§ **ЗАДАНИЯ**
**a)** Перепишите из фрагмента о женской колонии текст от слов «Третья дверь последняя.» до слов «Туда мы и идем.» включительно.
**b)** Из чего, согласно фрагменту о женской колонии, состоит форма одежды «весна-осень» у арестанток?

§ **ФРАГМЕНТ ТЕКСТА**
:::::
Первое, что сделает Соня, когда выйдет на улицу, — у высокого серого забора сломает зубную щетку. Потом поднимет голову, посмотрит на застрявшие в пружинах колючей проволоки невесомые облака, обернется и побежит — именно побежит — жить.
Так представляет мама Сони, Ольга Чекалина, осужденная женской колонии № 18, так она хочет. Но на самом деле будет иначе.
Соня выйдет из пропускного пункта вместе с бабушкой, посмотрит по сторонам, увидит большие машины, длинную улицу, вереницу незнакомых нарядных людей. И заплачет. Потом бабушкиными руками она сломает у забора любимую зубную щетку, но жить не побежит. Будет упираться, проситься обратно за высокий привычный забор и кричать: «Мама!»
Соне скоро три года. Она родилась в тюрьме.
Местный рай
«Вы только не пишите, что рожают осужденные в колонии, — начальник пресс-службы ГУФСИН России по Ростовской области подполковник внутренней службы Борис Марухян не любит неточностей. — Рожают они в азовском роддоме. Но под конвоем. Такой порядок».
Исправительная колония № 18 находится на окраине Азова. Пока едем, минуем фиолетовые островки шалфея, замечаем в степи цаплю и парящих над Доном чаек. Если не знать, куда ведет дорога, можно подумать, что на территорию заповедника. Упираемся в нежно-зеленый забор — такие раньше можно было увидеть вокруг поселковых администраций. За забором двое качелей и песочница — это для детей, которые приходят к родным на свидания. Рядом высокие порожки и голубая дверь с трафаретной надписью: «ЛКПП проход не более 3х человек». ЛКПП — это людской контрольно-пропускной пункт. Первая дверь, разделяющая мир на до и после.
В узком, обрамленном решетками помещении сдаем вещи, документы и телефоны. Проходим на следующий пункт досмотра, тут проверяют с металлоискателем и отправляют в аллею, где по обеим сторонам глухой высокий забор, а небо лежит на мотках усаженной ежами проволоки.
Третья дверь последняя. За ней огромный тюремный двор, по которому ползут в свои норы гуттаперчевые зелено-черные змеи. Так выглядят издалека колонны арестанток, идущих на работу. Зеленая униформа и черные платки — форма одежды «весна-осень». Белые косынки положены только сотрудницам пекарни и дома ребенка. Туда мы и идем.
:::::
§ **ЗАПИСИ НАБОРА ДАННЫХ**
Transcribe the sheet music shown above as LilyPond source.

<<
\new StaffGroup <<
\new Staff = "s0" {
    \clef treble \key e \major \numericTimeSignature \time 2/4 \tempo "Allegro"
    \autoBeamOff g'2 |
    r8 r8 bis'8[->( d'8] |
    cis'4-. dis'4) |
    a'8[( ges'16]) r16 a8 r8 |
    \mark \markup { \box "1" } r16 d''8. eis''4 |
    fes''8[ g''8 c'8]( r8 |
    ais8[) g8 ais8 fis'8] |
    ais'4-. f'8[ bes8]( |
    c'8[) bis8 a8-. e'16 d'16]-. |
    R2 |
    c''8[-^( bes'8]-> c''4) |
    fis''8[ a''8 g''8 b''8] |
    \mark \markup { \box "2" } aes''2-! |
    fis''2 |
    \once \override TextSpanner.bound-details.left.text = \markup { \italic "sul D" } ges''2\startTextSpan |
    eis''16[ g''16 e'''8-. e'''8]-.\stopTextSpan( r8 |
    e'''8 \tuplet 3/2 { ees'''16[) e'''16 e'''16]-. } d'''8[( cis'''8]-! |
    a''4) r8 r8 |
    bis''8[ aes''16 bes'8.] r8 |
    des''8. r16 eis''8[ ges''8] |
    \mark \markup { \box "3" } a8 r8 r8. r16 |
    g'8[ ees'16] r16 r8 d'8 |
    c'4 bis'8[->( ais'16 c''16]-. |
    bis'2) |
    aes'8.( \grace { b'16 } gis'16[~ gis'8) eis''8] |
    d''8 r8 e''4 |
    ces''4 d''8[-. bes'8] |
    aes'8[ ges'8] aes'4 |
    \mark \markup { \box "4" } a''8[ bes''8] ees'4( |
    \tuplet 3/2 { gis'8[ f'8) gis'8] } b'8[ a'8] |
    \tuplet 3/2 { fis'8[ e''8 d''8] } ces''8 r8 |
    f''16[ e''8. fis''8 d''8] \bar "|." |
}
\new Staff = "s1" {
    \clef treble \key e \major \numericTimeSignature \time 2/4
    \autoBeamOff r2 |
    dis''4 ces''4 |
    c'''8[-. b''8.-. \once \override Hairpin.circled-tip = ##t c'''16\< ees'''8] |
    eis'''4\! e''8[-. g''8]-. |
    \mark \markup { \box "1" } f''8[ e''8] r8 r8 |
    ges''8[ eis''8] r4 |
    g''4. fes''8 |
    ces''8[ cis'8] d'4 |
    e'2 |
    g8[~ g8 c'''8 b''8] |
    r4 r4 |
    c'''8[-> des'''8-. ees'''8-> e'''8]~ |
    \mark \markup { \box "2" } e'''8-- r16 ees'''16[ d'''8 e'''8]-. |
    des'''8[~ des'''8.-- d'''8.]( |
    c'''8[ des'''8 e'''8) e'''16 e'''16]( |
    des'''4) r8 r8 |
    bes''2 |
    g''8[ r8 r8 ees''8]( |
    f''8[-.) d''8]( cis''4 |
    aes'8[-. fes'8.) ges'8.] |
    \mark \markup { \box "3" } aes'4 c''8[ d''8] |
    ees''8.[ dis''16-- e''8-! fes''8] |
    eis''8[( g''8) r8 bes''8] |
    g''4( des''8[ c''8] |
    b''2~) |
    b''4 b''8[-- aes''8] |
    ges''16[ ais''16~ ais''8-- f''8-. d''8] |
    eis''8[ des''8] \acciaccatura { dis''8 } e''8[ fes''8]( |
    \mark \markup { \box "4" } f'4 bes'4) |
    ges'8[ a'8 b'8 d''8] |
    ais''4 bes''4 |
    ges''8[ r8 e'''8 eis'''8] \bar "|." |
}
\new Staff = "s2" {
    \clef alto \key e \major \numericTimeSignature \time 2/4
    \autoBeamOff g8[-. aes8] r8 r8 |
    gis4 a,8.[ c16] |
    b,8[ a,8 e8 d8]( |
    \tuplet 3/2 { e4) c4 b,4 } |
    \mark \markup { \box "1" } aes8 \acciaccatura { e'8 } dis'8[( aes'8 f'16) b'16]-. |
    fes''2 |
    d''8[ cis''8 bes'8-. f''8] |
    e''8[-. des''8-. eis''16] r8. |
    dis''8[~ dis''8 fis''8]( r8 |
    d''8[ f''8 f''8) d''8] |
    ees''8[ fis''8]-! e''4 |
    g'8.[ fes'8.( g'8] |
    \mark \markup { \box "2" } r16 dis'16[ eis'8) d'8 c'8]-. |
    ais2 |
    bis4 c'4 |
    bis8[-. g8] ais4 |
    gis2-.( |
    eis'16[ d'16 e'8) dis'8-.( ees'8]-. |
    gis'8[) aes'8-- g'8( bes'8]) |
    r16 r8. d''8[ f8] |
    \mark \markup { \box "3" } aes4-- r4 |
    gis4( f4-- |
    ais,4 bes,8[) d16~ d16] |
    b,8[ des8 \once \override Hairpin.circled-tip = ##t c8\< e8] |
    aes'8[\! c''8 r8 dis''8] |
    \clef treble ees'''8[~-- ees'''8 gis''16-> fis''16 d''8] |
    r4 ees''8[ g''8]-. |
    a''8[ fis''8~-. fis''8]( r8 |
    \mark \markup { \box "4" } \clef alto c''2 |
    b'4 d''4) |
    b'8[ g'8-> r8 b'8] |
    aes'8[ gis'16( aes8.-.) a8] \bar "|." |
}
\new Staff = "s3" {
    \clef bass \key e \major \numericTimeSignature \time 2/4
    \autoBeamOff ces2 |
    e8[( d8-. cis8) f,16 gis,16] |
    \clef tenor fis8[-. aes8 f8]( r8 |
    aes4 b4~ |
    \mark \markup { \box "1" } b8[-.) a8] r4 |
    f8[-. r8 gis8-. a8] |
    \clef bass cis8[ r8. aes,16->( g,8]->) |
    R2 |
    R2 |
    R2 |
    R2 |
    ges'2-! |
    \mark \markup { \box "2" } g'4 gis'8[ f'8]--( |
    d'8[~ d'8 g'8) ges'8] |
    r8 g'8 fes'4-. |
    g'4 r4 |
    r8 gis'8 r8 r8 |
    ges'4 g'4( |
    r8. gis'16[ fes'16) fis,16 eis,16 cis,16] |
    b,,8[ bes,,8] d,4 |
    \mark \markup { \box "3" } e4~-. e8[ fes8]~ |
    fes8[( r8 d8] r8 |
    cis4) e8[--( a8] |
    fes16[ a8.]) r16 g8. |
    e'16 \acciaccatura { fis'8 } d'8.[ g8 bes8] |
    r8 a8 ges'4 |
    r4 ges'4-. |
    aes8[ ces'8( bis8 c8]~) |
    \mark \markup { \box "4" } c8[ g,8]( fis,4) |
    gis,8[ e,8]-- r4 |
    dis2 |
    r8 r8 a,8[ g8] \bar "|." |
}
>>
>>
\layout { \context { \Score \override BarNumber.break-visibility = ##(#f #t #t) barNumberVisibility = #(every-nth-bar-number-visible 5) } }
:::::
§ **ОТВЕТЫ**
**a)**
Третья дверь последняя. За ней огромный тюремный двор, по которому ползут в свои норы гуттаперчевые зелено-черные змеи. Так выглядят издалека колонны арестанток, идущих на работу. Зеленая униформа и черные платки — форма одежды «весна-осень». Белые косынки положены только сотрудницам пекарни и дома ребенка. Туда мы и идем.

**b)** Из зеленой униформы и черных платков.